【令和時代における交通インフラの人材採用29】コロナウイルス禍でのバス会社の対応 女性バス運転手協会代表理事 中嶋美恵


 先週、当連載の中でコロナウイルスによるバス会社の影響と人材確保についてお話させていただきましたが、その後も状況は好転する見込みはなく、各地で感染者が次々と報告されています。特に人口の多い都市部では感染者数も多く、東京では1日で100名以上の方が感染したというニュースも入ってきました。そんな中、バス業界もコロナウイルスの影響が色濃く出てくるようになりました。まず、高速バスの最大手であるWILLER EXPRESSは4月3日に、翌4月4日から4月30日まで全便を運休すると発表しました。東京―大阪間を中心に日本各地に非常に多くの高速バスを走らせている同社ですが、非常に思い切った、そして重い決断をされたと思います。業界のリーディングカンパニーたる同社のこのような決断を見て、この動きに追従する同業他社も出てくるかもしれません。

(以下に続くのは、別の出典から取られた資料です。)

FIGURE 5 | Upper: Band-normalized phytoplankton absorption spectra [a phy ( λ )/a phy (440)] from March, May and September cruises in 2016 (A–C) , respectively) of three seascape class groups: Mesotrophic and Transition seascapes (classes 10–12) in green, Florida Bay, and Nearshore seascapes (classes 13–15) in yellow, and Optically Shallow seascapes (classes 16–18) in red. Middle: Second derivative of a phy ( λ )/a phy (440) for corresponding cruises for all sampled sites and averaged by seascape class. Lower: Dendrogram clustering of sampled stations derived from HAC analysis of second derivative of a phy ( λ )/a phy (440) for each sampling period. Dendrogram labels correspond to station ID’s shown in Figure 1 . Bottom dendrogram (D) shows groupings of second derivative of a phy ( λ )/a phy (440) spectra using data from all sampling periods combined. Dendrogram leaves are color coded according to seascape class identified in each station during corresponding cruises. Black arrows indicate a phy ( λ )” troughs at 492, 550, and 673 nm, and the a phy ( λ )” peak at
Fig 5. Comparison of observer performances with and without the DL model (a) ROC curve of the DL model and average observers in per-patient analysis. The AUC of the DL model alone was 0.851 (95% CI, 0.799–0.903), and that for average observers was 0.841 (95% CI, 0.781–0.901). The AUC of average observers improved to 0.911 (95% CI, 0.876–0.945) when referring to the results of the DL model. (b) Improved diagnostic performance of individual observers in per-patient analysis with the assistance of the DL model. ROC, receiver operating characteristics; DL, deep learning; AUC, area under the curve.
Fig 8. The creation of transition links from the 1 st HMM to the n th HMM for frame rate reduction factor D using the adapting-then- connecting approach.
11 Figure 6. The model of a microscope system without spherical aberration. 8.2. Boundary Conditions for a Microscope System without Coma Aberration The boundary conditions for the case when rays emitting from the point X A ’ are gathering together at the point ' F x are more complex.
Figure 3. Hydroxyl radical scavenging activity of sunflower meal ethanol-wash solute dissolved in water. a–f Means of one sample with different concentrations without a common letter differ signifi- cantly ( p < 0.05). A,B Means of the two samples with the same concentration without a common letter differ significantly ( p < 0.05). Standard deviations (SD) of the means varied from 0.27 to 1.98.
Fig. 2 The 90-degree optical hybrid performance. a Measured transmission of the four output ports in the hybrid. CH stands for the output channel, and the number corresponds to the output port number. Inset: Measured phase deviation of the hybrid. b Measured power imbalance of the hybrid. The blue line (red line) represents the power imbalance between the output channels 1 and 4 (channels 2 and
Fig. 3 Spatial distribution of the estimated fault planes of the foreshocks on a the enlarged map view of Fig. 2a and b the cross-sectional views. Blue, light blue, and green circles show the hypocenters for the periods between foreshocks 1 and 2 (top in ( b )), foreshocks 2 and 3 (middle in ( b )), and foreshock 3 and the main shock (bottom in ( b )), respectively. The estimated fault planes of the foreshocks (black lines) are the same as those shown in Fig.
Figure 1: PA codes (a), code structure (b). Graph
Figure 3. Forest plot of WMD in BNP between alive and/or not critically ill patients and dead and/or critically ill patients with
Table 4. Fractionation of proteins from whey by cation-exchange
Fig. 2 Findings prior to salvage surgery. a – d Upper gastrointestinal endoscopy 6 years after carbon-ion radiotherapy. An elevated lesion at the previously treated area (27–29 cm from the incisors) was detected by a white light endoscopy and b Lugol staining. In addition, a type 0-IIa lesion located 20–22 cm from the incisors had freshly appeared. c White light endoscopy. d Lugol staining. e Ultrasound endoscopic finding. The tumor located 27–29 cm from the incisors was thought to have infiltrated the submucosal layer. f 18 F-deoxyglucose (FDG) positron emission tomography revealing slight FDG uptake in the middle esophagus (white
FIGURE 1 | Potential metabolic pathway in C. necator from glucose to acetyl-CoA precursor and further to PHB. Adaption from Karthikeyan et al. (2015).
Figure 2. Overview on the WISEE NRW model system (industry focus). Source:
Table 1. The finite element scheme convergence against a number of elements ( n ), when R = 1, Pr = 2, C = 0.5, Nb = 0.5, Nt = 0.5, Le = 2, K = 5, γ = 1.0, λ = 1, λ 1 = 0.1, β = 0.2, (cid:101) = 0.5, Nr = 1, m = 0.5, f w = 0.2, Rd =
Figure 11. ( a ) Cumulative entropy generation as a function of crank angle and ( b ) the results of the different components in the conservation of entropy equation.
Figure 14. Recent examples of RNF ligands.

 また、路線バスにおいては北陸鉄道のグループ会社の運転手がコロナウイルスに感染。これを受けて北陸鉄道は、当該運転手が乗務したバス路線と時刻を公表し、同時に該当の営業所の全路線を2日間全便運休。さらに、2週間ほど営業所自体を閉鎖した上で、バスは大幅に減便して運行すると発表しました。

 このように、社会の交通インフラとして毎日当たり前に利用する存在だったバスでさえ、コロナウイルスの影響でまともに運行することができなくなってきています。人々の移動を支えてきたバスですが、不要不急の外出を自粛するよう要請されている中で、今後各社がどのような対策を講じてくるか、ひたすら見守るしかないのがとても歯がゆいところです。各社とも車内の徹底した消毒や運転手のマスク着用、手洗いうがいの励行など、コロナウイルス対策を施されているものの、こういったニュースが出てきてしまうのは非常に残念でなりません。

 一方で、アフターコロナのご相談を多くいただいているのも事実です。転職マーケットは、多くの人材が活発に動くようになっており、それはバス運転手においても例外ではありません。こういった状況だからこそ、騒動が収束に向かった際に一気に攻勢をかけられるよう積極的に採用をしていく、という企業もあります。当社も来るべき騒動収束の時に備え、しっかりと採用のお手伝いができるようにしたいと思っています。